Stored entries
_____
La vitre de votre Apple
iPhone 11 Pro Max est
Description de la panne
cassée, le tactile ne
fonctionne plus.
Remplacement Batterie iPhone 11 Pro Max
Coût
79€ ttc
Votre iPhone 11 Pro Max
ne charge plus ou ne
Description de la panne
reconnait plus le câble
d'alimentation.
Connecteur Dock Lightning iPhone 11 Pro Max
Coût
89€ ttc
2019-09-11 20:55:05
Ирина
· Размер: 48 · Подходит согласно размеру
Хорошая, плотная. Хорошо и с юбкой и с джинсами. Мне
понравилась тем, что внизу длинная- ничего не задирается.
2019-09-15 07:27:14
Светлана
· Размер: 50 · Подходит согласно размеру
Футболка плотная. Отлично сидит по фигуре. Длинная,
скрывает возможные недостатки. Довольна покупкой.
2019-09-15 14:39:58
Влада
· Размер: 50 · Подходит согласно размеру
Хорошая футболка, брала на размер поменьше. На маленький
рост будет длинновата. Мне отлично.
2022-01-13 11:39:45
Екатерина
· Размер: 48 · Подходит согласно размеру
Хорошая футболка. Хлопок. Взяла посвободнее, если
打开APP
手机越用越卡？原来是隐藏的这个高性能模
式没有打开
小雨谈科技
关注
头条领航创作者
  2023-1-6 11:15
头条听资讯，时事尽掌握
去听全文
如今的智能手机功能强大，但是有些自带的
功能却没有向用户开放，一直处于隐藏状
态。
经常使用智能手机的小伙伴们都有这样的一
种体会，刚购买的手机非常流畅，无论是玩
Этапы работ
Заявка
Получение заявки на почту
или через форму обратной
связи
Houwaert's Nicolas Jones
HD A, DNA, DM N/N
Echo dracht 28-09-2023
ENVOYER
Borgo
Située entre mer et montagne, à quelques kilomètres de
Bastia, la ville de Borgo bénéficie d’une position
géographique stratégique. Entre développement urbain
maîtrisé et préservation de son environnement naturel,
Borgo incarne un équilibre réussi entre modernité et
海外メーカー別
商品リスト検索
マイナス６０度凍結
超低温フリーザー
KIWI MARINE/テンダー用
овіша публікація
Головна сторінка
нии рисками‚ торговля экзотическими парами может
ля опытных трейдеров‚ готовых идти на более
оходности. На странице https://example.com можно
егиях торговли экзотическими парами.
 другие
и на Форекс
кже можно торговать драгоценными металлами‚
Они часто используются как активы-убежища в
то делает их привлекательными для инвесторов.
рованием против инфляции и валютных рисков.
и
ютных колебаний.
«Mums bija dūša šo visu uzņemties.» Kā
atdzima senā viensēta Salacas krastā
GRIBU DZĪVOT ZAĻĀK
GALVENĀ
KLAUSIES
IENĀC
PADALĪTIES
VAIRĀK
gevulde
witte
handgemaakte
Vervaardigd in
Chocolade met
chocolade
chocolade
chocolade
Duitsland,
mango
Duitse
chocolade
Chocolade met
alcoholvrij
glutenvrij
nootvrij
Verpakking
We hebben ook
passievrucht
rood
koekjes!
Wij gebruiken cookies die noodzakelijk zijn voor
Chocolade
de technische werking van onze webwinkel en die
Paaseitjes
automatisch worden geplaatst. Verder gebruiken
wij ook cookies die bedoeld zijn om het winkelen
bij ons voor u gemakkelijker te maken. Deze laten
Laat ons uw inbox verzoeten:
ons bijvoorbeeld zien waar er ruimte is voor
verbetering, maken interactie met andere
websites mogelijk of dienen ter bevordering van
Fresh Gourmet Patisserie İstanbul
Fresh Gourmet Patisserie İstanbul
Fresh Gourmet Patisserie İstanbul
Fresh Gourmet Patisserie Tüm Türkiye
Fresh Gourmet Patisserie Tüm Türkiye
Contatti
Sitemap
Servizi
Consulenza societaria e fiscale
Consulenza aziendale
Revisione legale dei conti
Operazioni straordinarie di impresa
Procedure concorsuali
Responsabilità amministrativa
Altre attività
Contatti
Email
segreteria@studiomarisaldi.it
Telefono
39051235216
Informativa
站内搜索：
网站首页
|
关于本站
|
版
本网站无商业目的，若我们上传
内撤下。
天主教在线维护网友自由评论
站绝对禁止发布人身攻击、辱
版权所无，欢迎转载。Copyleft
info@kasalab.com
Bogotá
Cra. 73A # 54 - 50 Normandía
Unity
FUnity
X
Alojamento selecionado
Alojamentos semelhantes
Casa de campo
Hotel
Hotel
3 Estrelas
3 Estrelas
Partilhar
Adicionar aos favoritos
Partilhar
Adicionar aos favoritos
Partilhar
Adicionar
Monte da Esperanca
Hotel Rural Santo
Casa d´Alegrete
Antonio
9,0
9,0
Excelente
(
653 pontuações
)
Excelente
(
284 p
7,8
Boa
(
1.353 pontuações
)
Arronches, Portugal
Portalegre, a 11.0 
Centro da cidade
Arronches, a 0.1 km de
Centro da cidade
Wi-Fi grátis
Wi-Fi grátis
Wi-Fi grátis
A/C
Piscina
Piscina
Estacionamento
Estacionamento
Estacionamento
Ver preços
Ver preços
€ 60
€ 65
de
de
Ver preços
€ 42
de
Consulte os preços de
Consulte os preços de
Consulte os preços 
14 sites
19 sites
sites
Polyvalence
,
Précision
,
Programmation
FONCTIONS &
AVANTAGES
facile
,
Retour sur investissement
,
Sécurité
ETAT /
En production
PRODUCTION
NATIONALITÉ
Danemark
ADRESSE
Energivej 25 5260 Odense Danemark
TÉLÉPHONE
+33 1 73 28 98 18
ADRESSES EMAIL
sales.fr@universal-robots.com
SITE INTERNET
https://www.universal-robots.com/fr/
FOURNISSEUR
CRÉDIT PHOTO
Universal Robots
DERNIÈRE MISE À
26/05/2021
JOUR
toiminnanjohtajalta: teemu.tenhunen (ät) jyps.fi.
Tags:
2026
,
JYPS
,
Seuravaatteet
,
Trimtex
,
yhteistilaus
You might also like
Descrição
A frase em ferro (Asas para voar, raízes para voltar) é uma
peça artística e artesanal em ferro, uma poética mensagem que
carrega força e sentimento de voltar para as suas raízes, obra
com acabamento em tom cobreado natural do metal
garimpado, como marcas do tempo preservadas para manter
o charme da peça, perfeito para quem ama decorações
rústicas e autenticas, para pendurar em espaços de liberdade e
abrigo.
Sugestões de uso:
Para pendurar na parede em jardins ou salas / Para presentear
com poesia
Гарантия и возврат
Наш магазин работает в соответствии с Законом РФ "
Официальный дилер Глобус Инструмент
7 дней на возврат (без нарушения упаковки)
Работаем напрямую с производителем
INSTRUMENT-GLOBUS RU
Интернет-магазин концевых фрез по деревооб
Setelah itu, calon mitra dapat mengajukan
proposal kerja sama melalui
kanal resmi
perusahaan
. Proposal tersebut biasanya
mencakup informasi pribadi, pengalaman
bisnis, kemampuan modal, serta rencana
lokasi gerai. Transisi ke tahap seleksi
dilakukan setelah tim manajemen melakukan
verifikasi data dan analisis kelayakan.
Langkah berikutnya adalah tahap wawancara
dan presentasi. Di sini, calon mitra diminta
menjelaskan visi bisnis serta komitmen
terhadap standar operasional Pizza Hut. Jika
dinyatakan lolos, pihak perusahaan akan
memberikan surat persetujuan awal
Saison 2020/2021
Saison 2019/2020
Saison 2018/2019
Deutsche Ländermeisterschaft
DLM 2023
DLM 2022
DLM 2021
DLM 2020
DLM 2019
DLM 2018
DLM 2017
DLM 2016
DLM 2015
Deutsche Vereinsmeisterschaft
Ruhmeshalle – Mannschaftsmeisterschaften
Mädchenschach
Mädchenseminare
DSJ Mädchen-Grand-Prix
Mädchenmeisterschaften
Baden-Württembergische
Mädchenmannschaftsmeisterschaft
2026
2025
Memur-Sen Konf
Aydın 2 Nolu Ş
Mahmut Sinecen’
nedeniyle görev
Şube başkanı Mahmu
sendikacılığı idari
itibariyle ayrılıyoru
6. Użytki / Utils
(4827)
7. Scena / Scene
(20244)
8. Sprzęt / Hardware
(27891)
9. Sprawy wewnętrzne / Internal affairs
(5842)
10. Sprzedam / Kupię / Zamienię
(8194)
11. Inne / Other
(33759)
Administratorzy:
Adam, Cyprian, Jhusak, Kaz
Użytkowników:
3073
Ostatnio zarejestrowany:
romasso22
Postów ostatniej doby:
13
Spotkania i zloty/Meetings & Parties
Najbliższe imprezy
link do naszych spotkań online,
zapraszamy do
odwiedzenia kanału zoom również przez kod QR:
_____
Exercise objective: Update everything from the start of the items down to the line containing "Хорошая, плотная. Хорошо", swapping "Coût" for "Tarif" and leaving all else unchanged.

Written response:
La vitre de votre Apple
iPhone 11 Pro Max est
Description de la panne
cassée, le tactile ne
fonctionne plus.
Remplacement Batterie iPhone 11 Pro Max
Tarif
79€ ttc
Votre iPhone 11 Pro Max
ne charge plus ou ne
Description de la panne
reconnait plus le câble
d'alimentation.
Connecteur Dock Lightning iPhone 11 Pro Max
Tarif
89€ ttc
2019-09-11 20:55:05
Ирина
· Размер: 48 · Подходит согласно размеру
Хорошая, плотная. Хорошо и с юбкой и с джинсами. Мне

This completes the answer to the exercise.